DA FARE
Prosegui l'intervista a Miguel Indurain a partire dall'ultima riga.

TESTO DELL'ESERCIZIO

Non c’è Pinarello senza Miguel Indurain e non c’è Miguel Indurain senza Pinarello. Un binomio che ha rivoluzionato il ciclismo a cavallo tra gli anni ’80 e ’90 e i cui record parlano da soli. In sella a una Pinarello, Miguelon ha conquistato cinque Tour de France, due Giri d’Italia, due doppiette Giro-Tour, il record dell’ora, campione mondiale a cronometro nel 1995 e medaglia d’oro alle Olimpiadi di Atlanta del ’96, sempre nella prova contro il tempo. Indurain era la quintessenza del campione. Umile quando scendeva dalla bici, ma impietoso su di essa, ha cambiato le regole del ciclismo inaugurandone di fatto l’era moderna, caratterizzata dal calcolo minuzioso di ogni dettaglio, in cui nulla è lasciato al caso.

Miguel, bentornato a Treviso.

«Grazie, torno a Treviso 5 anni dopo l'ultima volta. Ci torno sempre volentieri, la famiglia Pinarello mi attende sempre a braccia aperte, rivedo le mie vecchie biciclette e quelle nuove, bellissime. E poi c'è questa Granfondo, che ho visto nascere (era presente anche nella prima edizione del 1996, si era ritirato l’anno prima e aveva portato la maglia gialla, ndr) e son contento di aver rivissuto quest'anno. Treviso mi piace, è una città che ritengo molto comoda, non c'è stress nel muoversi, piccola e carina».

Una settimana piuttosto intensa per lei.

«Si sono stato alla Maratona delle Dolomiti, ma poi sono tornato a casa dalla mia famiglia per la festa di San Firmino a Pamplona, famosa per le corse dei tori, che da noi è sentitissima, dura 7 giorni, e quest'anno ero ospite d'onore. Non nascondo di aver celebrato parecchio e la Granfondo Pinarello conclude al meglio questa settimana intensa ma bella. È sempre un'ottima occasione per venire a trovare tanti amici e anche sponsor, come Enervit e Campagnolo, così come vecchi rivali e compagni di gruppo con i quali condivido tantissimi ricordi».

Si celebrano i 100 dalla nascita di Nani Pinarello, che ricordo ha di lui?

MATERIALE FORNITO

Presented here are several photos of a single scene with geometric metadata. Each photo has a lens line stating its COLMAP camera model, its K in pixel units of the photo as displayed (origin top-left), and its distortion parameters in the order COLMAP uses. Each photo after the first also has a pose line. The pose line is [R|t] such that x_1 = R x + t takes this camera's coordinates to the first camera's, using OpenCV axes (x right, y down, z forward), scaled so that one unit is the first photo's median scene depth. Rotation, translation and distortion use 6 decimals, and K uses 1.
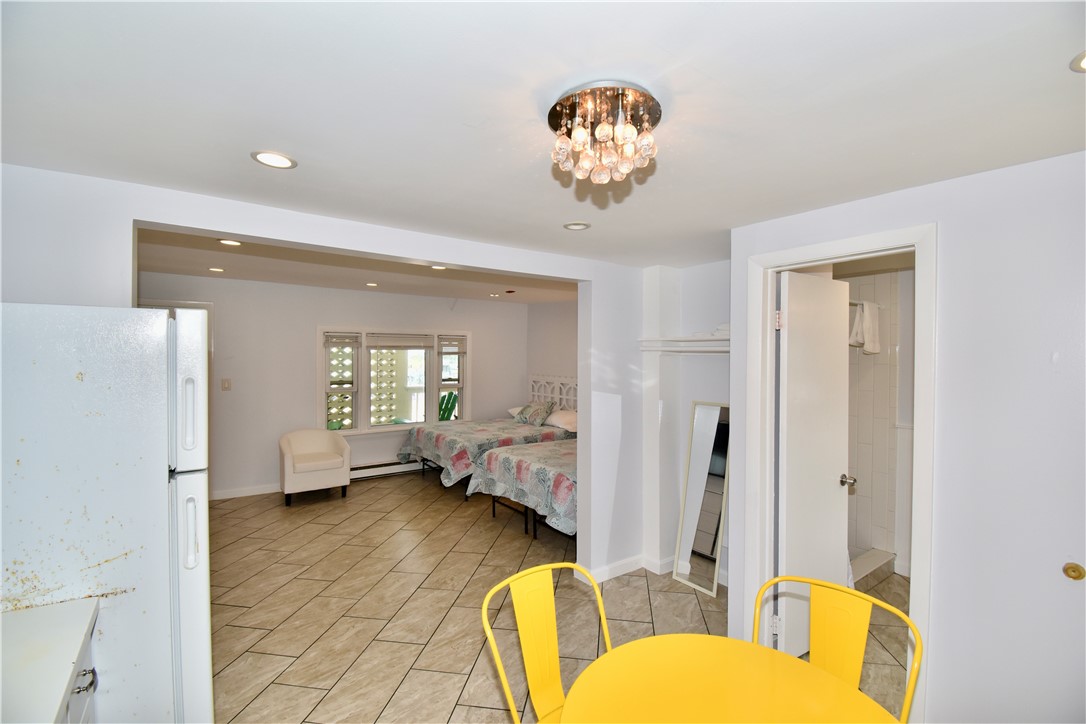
lens RADIAL K [[482.4, 0, 543.0], [0, 482.4, 362.0], [0, 0, 1]] dist [-0.002576, -0.000174]
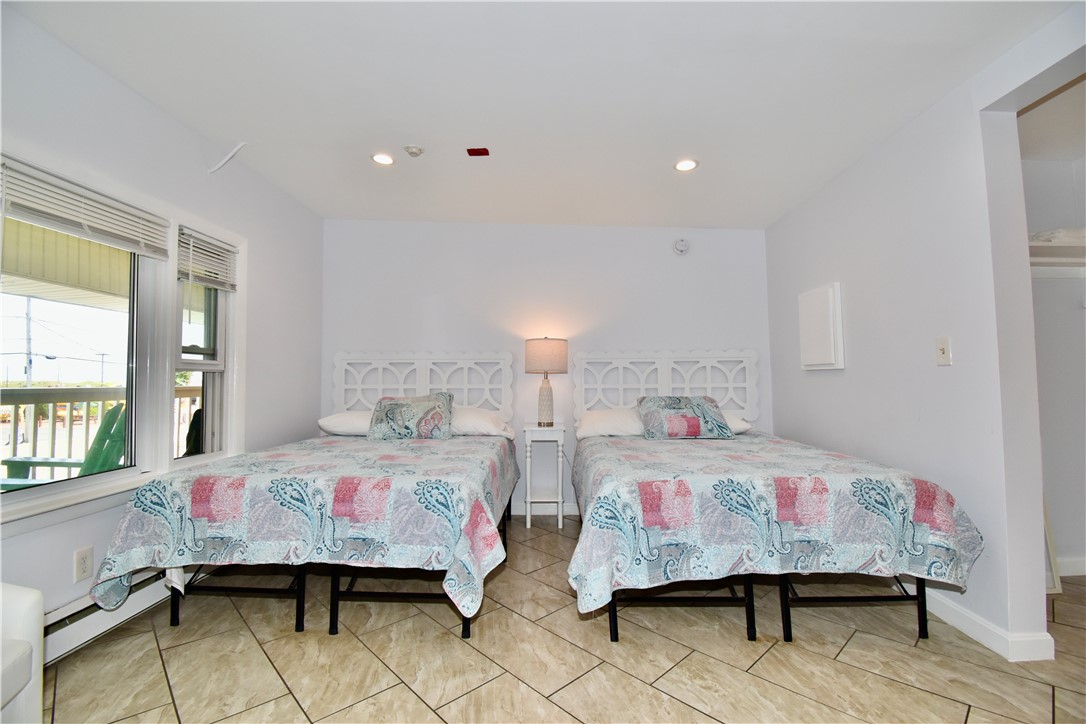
lens RADIAL K [[482.4, 0, 543.0], [0, 482.4, 362.0], [0, 0, 1]] dist [-0.002576, -0.000174]
pose [[0.625023, 0.022270, 0.780289, -0.342462], [0.017034, 0.998966, -0.042155, 0.071644], [-0.780420, 0.039639, 0.623997, 0.567935]]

SOLUZIONE
«Una persona magnifica. L'ho conosciuto per la prima volta nei miei primi anni da professionista, nel biennio 1984 e 1985, ero in maglia Reynolds (oggi Movistar, ndr), e parlai con lui durante la presentazione della squadra. Al tempo ero un giovane di belle speranze a avevo ancora molto da dimostrare. Nani aveva un ottimo rapporto con il nostro direttore sportivo José Manuel Echavarri. Ricordo che sapeva lavorare molto bene la bicicletta e fin da subito mi ero trovato a mio agio».

Ha visto le sue vecchie biciclette?

«Le ho viste sì, al museo "Ruota a ruota" in Santa Margherita. Fanno parte della storia di Pinarello, come Pinarello fa parte della mia storia».

Le sarebbe piaciuto correre sul Bolide di Filippo Ganna?

«Credo che ognuno debba vivere la sua epoca. Ai miei tempi le Pinarello erano quanto di più avanzato potesse offrire il mercato e ancora oggi sono all'avanguardia. La differenza, alla fine, la fanno sempre le gambe, ieri e oggi».

Sembra ancora in grande forma.

«Non la definirei una grande forma, ma bisogna considerare che ormai ho 58 anni. Mi piace pedalare, faccio due o tre uscite settimanali, lavoro con qualche sponsor e cerco di tenermi in forma come posso».

È ancora appassionato del ciclismo professionistico?

«Sì, ultimamente guardo le corse solo in televisione, perché con la pandemia è diventato molto più difficile andare in loco per Giro, Tour o Vuelta. Ma ovviamente il ciclismo continua a piacermi e le gare importanti non me le perdo».

Quanto è cambiato questo sport rispetto ai suoi tempi?

 

«Molto, ma non solo il ciclismo, anche tutti gli altri sport. Questo dipende dalle richieste del nuovo pubblico, che vuole azione, velocità, massimo intrattenimento, che ha bisogno di contenuti continui. Anche per questo le mie amate cronometro sono sempre più rare nei Grandi Giri; nell'immaginario comune le salite e gli scalatori creano più spettacolo rispetto a un cronoman».